Death is a fact of life that we cannot avoid. The only issues here are when and how, and what are lives will be like before we pass away. In order to get our arms around all that, it behooves us to find purpose for our very brief existence here. For some who define their existence by what transpires on this earth, they embrace life and the legacy that they leave behind. For those whose purpose is significantly driven by the concept of a divine entity and an afterlife, this is but a temporary stay on a longer, more meaningful journey.

It's cavalier to curse at science, the judiciary, arguing relatives, politicians, and what not. But what really matters starts while we are active and thinking. And it ends only partially when we pass away. Maybe we left children here to carry on. Maybe we left a legacy of our acts to live on. Maybe our spirits venture elsewhere. One way or another, that IMO is what really matters when it's time to accept our fate.

People die every day. We hide it as if it's something that shouldn't happen. We are angry at those associated with it. We try to find meaning in acts towards the end that mean little in terms of defining our net existence. Why??? What is so wrong and bad about something that is inevitable? What is wrong with embracing death and life at the same time as two parts of a whole that must coexist?

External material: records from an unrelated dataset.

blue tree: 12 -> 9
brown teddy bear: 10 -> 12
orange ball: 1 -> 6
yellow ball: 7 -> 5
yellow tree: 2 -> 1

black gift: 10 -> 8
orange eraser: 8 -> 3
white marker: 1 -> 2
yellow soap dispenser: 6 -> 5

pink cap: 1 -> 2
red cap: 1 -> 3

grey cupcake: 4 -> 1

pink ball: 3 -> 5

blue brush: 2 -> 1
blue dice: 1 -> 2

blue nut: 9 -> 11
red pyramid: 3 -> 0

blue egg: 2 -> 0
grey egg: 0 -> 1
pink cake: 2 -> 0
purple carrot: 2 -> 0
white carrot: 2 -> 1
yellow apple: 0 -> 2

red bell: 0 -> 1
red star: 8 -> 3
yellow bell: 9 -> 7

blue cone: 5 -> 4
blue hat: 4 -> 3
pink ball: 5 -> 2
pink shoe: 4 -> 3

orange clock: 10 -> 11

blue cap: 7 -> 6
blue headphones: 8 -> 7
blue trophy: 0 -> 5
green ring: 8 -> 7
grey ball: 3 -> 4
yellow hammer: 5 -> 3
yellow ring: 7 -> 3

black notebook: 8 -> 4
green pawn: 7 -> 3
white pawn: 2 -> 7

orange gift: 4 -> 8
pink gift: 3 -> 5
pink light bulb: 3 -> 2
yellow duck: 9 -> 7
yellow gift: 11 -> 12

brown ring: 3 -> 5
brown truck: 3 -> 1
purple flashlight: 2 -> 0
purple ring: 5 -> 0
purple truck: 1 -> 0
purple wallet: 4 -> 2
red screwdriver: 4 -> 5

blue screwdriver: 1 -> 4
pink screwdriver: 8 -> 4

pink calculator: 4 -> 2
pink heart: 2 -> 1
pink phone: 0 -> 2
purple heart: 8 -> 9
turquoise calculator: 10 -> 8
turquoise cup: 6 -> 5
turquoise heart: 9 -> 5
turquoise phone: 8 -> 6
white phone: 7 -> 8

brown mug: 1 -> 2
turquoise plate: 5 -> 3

I could go on and on... I will, but in pieces and parts here and there.

There is something quite empowering about facing The Grim Reaper without fear. And I say this both from the perspective of the person about to pass away, as well as from that of those associated with the end of someone else's life. It deserves attention. It deserves acknowledgement, It demands the best of what makes us human. And in our passing, we ironically define who we were while we were alive.

How will you be remembered when you face that? How will you be judged? What impact will you have on others as that great battle is waged and the transformation ensues?